Web development application like Adobe Dreamweaver and most HTML editors have 'Preview in Browser' feature. During webpage development, you must preview the page in a browser to see the definitive end result. Though browsers in general produce the same results, each browser version can display HTML pages somewhat differently. Preview in Browser shows what the codes will appear in specified Web Browser. For seeing the difference and seeing what your site visitors will see after you publish your pages, the Preview function exists.

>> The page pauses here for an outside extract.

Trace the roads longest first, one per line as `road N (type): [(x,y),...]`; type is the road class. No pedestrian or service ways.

Video editing applications also have preview feature to see the current product made during the editing process. 
Apple Inc.’s video editing software, Final Cut Pro’s interface has two preview windows, 'Viewer window' and 'Canvas window'. 'Viewer window' lets users to preview clips and decide which one to use. User can also make changes to clips in this window. 'Canvas window' is a program window that shows finished program and letting user to preview the creation so far.

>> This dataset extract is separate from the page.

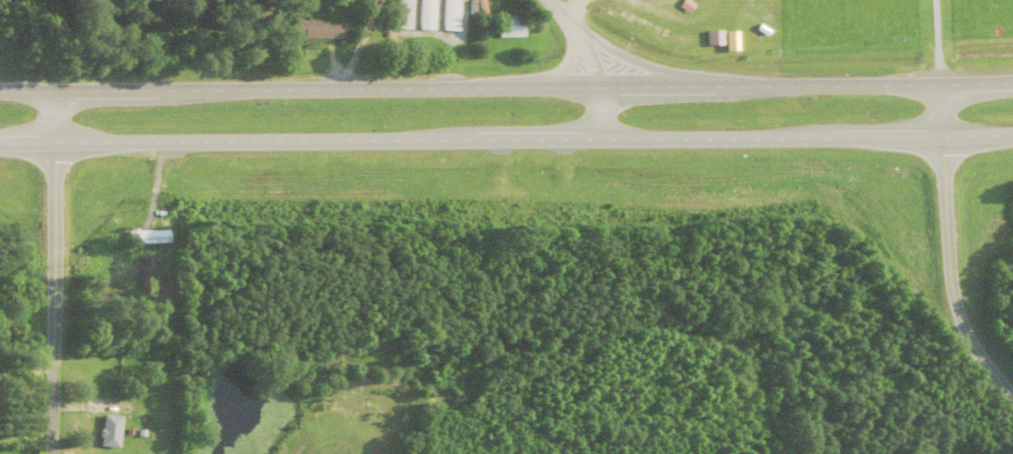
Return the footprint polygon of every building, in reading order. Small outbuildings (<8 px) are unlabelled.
[(415,31),(415,0),(398,0),(398,31),(415,31)] [(437,0),(420,0),(420,32),(437,32),(437,0)] [(445,32),(461,32),(461,0),(445,0),(445,32)] [(527,39),(527,17),(500,17),(500,39),(527,39)] [(347,22),(290,22),(290,41),(346,41),(347,22)] [(122,417),(103,417),(103,448),(122,448),(122,417)]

Many interactive websites and online forums allow users to preview their contents before submitting it. This is particularly useful on sites with complex markup (not WYSIWYG), where it serves as an opportunity to identify and correct errors and formatting problems before saving the content.

Print preview 
Print Preview is a functionality that lets users see the pages that are about to print, allowing the users to see exactly how the pages will look when they are printed.

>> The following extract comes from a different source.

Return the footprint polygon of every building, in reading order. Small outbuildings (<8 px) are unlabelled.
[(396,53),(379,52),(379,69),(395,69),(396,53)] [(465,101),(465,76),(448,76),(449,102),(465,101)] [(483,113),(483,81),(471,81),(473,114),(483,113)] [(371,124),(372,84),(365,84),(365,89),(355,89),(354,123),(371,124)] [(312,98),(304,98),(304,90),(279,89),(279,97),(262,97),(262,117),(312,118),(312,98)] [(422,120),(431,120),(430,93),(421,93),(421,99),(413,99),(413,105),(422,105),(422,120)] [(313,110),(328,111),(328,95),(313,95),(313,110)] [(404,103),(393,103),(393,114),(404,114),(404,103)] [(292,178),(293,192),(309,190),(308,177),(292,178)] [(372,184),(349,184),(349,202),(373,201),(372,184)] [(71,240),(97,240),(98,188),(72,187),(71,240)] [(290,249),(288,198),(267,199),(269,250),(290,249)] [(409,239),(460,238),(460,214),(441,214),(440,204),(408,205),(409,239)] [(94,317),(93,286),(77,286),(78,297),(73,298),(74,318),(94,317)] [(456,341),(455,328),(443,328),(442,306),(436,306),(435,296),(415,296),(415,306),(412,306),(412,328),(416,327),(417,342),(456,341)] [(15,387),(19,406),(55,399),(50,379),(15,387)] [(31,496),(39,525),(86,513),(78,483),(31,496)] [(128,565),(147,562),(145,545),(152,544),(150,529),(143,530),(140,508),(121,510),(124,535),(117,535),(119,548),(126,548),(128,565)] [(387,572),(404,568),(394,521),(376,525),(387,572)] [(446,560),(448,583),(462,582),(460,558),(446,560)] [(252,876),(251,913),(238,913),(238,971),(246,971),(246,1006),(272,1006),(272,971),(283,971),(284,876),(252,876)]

By previewing what the layout will look like when printed without actually printing, users can check and fix possible errors before they pursue on the actual printing.  Most applications have a Print Preview feature and some applications, like Adobe Photoshop or Microsoft Office, automatically open ‘Print Preview’ feature when ‘Print’ menu is selected. This feature is useful for making sure that the layout is the way user expects to be before the actual printing.

Microsoft Word’s Print Preview feature lets users to zoom in/out the document or show multiple pages in a window. 
Graphic tools like Adobe Photoshop’s Print Preview lets users to position and scale the image before printing.

Web browsers also have Print Preview feature so that users can preview how the website contents will be printed out on paper:

Internet Explorer has Print Preview feature to prevent accidents like printing ten pages where it ought to print one or printing a page with a background so dark you couldn’t read the text and wasting printer ink. In Internet Explorer Print Preview, you can adjust the paper size you'll print on, margins, and page orientation of the Web page.
Mozilla Firefox has Print Preview built in as well.
Mac OS X Safari (Web browser) lets users to preview the web page when Print is clicked. In Print, Preview button shows and by clicking Preview, it opens Mac OS X Preview (software) application and the print preview of the web page shows up.